9 questions on in-memory analytics
Tapan Patel on speed, analytics and data discovery
In-memory analytics is a rather bland name, but it represents an important paradigm shift in how organizations use data to tackle a variety of business challenges.
With in-memory analytics, all the data used by an application is stored within the main memory of the computing environment. Rather than accessing the data on a disk, data remains suspended in the memory of a powerful set of computers. Multiple users can share this data across multiple applications rapidly, securely and concurrently.
Gartner says in-memory analytics use is growing rapidly, “driven by technology maturation and decreasing cost, digital businesses' avidity for scale and performance (and) users' desire for deeper and timelier analytics.”
Tapan Patel, Global Product Marketing Manager at SAS, explains why in-memory analytics is such a hot trend.
IT organizations can set up a Hadoop-based sandbox environment and use in-memory processing to quickly explore unknown data relationships, create analytical models and refine them continuously.
What’s driving the popularity of in-memory analytics?
Tapan Patel: With in-memory analytics, companies can gain the speed and deeper insights needed to increase revenue, manage risks and pursue new product or service innovation. In-memory processing has speed and scaling advantages over conventional architectures for handling analytics workloads, and it enables deeper and more granular level insights. Meanwhile, falling main memory prices have made in-memory processing more achievable for analytical purposes on commodity hardware.
In layman’s terms, how different is in-memory processing from traditional analytics approaches?
Patel: The first difference is where the data is stored.
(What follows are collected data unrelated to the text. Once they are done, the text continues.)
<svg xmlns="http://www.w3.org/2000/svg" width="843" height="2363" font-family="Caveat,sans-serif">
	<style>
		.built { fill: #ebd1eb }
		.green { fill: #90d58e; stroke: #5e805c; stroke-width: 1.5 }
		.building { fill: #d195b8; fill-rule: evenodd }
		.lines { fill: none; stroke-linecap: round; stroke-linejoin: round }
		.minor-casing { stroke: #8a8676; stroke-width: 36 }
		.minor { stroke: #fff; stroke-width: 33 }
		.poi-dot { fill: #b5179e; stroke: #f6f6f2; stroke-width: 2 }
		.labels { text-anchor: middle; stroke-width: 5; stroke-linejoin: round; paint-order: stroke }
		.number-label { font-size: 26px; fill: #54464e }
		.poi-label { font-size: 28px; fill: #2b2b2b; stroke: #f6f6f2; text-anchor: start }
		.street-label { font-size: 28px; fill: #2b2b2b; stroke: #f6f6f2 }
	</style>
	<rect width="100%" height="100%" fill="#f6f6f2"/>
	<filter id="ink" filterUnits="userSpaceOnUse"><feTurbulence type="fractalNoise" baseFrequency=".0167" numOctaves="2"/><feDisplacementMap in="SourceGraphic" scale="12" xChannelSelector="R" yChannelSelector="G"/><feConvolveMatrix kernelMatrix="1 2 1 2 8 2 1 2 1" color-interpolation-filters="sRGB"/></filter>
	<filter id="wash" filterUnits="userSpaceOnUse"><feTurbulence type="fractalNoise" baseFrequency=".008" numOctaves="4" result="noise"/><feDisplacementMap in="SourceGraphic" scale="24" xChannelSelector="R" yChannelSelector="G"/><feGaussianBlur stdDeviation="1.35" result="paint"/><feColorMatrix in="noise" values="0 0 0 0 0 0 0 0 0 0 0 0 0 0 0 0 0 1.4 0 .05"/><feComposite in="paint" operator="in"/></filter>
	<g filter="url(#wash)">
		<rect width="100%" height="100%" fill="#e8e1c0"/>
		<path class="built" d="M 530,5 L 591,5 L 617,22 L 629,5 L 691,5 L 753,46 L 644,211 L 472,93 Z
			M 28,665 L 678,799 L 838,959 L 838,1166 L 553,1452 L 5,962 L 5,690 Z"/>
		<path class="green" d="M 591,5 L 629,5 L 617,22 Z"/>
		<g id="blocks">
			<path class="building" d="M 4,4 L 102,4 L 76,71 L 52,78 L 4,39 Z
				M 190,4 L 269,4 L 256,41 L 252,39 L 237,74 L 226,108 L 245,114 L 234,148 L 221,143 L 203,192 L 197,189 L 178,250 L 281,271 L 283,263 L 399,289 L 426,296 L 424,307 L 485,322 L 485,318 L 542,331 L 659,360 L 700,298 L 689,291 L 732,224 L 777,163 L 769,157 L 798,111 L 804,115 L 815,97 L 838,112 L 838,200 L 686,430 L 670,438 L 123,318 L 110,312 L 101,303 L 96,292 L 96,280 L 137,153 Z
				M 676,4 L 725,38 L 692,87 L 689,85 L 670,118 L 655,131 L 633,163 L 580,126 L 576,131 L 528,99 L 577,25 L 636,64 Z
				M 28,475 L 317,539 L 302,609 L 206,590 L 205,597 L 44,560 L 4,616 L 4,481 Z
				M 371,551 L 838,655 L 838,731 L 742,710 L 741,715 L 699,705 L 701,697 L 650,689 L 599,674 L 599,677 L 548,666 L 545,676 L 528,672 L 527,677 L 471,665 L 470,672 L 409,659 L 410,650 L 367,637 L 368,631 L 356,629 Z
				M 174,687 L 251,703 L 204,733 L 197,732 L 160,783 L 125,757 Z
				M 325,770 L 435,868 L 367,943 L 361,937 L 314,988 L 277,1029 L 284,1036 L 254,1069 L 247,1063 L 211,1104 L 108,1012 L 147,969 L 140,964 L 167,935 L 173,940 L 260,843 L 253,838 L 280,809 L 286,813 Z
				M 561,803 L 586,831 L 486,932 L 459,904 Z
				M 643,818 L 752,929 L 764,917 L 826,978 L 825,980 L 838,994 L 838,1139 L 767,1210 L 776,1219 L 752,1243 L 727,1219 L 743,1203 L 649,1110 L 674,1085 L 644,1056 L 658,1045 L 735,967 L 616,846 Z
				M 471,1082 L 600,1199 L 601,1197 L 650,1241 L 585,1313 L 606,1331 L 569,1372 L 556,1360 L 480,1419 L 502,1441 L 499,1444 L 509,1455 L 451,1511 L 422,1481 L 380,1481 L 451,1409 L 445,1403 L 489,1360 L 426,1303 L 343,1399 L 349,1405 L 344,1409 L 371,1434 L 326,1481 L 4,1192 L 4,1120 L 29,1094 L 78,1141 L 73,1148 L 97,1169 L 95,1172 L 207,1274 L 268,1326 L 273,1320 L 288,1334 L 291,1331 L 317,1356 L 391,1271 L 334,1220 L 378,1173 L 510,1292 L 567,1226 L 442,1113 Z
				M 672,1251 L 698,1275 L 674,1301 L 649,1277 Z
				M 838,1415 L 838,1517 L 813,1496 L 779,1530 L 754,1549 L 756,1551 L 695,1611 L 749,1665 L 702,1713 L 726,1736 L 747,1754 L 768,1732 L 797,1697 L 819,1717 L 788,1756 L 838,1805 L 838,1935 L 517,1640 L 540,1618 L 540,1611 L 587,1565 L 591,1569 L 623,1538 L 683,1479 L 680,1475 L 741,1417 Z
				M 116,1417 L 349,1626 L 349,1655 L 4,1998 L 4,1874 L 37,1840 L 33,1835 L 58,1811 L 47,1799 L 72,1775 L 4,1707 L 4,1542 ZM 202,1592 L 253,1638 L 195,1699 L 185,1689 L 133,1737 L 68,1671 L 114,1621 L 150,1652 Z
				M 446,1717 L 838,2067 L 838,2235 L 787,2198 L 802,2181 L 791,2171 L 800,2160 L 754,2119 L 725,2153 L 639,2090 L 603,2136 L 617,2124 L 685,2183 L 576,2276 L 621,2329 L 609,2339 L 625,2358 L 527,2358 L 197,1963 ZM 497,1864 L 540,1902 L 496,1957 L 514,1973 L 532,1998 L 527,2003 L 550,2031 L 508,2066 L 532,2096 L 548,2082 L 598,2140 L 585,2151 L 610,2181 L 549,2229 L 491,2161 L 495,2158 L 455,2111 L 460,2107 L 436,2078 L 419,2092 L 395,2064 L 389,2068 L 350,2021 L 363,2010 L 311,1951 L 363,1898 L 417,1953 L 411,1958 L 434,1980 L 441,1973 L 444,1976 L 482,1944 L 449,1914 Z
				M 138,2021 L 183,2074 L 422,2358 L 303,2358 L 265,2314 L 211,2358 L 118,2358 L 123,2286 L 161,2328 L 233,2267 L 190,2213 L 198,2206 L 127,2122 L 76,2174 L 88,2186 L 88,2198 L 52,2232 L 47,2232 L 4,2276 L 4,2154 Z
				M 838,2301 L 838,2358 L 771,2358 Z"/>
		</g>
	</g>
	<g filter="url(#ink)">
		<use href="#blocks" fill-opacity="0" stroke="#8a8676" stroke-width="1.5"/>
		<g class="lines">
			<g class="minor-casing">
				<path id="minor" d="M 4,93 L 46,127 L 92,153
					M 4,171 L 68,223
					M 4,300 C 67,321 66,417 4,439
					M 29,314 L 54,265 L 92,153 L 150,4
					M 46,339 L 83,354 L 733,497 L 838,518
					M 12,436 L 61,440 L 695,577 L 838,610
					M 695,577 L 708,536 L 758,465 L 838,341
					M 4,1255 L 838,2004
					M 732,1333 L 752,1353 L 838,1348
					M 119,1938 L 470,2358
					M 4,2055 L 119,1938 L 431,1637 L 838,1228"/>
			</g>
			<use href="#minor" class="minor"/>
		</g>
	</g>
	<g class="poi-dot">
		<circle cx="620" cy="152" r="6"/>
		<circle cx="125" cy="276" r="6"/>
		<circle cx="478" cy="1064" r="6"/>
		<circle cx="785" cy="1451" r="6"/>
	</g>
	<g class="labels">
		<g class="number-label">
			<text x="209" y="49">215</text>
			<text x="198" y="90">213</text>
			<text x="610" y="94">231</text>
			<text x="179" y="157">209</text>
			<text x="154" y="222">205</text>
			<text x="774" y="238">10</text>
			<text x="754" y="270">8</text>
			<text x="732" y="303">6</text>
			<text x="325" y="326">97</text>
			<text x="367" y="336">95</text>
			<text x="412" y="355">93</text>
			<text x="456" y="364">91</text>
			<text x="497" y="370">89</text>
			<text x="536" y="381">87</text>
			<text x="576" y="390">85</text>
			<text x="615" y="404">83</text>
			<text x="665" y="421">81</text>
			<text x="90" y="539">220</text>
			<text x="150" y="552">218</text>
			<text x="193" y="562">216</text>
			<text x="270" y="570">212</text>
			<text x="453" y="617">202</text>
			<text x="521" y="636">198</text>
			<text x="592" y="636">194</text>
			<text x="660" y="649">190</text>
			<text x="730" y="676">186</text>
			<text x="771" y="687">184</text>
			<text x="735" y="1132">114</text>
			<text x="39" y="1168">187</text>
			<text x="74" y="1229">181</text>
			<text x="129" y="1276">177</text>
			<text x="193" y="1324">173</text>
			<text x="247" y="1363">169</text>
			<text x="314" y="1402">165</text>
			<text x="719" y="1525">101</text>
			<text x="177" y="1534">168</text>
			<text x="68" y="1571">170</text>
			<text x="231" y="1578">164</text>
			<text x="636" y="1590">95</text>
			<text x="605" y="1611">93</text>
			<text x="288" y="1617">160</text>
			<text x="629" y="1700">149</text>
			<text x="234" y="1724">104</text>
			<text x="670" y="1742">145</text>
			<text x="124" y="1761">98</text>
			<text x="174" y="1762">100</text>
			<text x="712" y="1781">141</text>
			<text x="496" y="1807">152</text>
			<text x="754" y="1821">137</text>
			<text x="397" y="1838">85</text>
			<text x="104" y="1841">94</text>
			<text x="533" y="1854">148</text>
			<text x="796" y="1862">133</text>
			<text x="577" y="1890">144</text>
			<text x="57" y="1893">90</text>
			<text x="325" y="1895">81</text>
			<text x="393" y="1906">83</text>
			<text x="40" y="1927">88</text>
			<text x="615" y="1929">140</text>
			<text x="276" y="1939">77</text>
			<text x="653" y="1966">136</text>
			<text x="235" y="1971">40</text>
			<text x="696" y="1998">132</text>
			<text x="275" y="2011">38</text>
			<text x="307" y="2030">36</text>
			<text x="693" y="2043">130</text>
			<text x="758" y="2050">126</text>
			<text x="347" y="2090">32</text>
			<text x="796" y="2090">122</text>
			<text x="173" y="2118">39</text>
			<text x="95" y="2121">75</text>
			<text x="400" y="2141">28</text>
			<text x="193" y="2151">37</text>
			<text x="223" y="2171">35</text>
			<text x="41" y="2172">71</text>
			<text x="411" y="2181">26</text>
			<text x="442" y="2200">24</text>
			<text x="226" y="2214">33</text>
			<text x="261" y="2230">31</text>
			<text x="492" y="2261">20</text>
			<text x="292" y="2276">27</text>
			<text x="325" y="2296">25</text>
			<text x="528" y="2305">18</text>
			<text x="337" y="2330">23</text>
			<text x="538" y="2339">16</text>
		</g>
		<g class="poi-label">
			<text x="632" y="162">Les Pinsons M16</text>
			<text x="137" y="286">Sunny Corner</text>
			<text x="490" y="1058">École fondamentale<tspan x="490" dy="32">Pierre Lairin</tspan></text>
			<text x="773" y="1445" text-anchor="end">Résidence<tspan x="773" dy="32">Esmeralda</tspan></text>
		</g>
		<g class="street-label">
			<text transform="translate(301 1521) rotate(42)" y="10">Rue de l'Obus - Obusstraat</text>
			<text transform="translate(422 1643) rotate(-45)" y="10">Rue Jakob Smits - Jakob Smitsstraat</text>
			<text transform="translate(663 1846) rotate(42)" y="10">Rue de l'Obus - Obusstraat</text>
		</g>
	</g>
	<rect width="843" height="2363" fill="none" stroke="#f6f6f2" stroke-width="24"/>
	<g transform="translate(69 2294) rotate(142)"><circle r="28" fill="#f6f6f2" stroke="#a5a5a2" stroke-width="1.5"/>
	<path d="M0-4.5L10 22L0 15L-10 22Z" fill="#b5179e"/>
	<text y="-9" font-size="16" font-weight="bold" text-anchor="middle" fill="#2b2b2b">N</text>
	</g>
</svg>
Traditionally, the data is stored on a disk. With in-memory analytics, the persistent storage of the data is still on the disk, but the data is read into memory for analytical processing. Now, with commodity hardware that’s more powerful than ever, it’s effective to take advantage of in-memory processing power without constantly shuffling with data residing on the disk.
And that means more speed?
Patel: Yes. Compared to traditional batch processing, where a lot of back and forth happens between the disk and job/step boundaries, keeping data in memory allows multiple users to conduct interactive processing without going back to disk. This allows end users rapidly get answers without worrying about infrastructure constraints for analytical experiments. Data scientists are not restricted to a sample; they can apply as many analytical techniques and iterations as needed to find the best model.
How does in-memory computing complement the presence of a data warehouse?
Patel: A data warehouse is an essential component of any analytics environment, especially since it contains a set of data that is relevant, cleansed and refined for several use cases that require structured data. IT organizations can set up a Hadoop-based sandbox environment and use in-memory processing to quickly explore unknown data relationships, create analytical models and refine them continuously.
What do companies need to think about as they embark on an in-memory analytics path?
Patel: Organizations need to consider how they can modernize their technology on two fronts: analytics and infrastructure. On the analytics front, it’s important to shift from a traditional analytics mindset to a high-performance analytics mindset. On the infrastructure front, it’s important to examine how in-memory computing architecture can handle data scalability, user scalability and complex workloads. Ultimately, organizations are interested in removing latencies in the analytics lifecycle – whether it is related to data preparation, data discovery, model development or deployment.
What are some potential speed bumps in adopting in-memory analytics?
Patel: No matter how much an organization speeds up its data preparation and analytics life cycle steps, it must make sure that downstream business processes and decision makers can capitalize on the generated rapid insights. It is especially challenging in asset-intensive industries such as manufacturing, transportation, telecommunication and utilities – making collaboration between IT and the business even critical for operationalizing analytics. Organizations will not be able to realize value from generating rapid insights if all of the supporting business processes are not taking advantage of it.
What role do skills play here?
Patel: It’s easy, and a mistake, to underestimate the skills required to build and maintain these advanced analytics applications, using the latest machine learning techniques, along with a Hadoop-based data infrastructure. A lot of focus has been on the role of the data scientist, but IT skills required to manage and configure a big data infrastructure is equally important to meet service level agreements.
What are some of the IT-related considerations as organizations evaluate in-memory processing architecture for analytics?
Patel: Include IT early in the evaluation and planning process is important to determine how in-memory analytics can meet your needs to have a flexible and scalable analytics platform. In-memory analytics allows for more self-service capabilities for end users because there will be less dependence on IT to create, maintain and administer aggregates, indexes and reports. However, IT has to be careful that it’s not creating yet another silo. Instead, in-memory analytics should be part of a comprehensive information architecture, not a stand-alone strategy.
Does data integration effort change under an in-memory analytics environment?
Patel: Typically, 60 to 70 percent of organizations’ effort in any analytics exercise is around data integration, including preparing data before building models and deploying model score codes into operational systems. As an enterprise integrates new, more diverse data types and volumes – such as event streams, sensor data, log data, free-form text, social media data, etc. – to support in-memory analytics enabled use cases, data integration and data discovery will be even more critical for building analytical models downstream.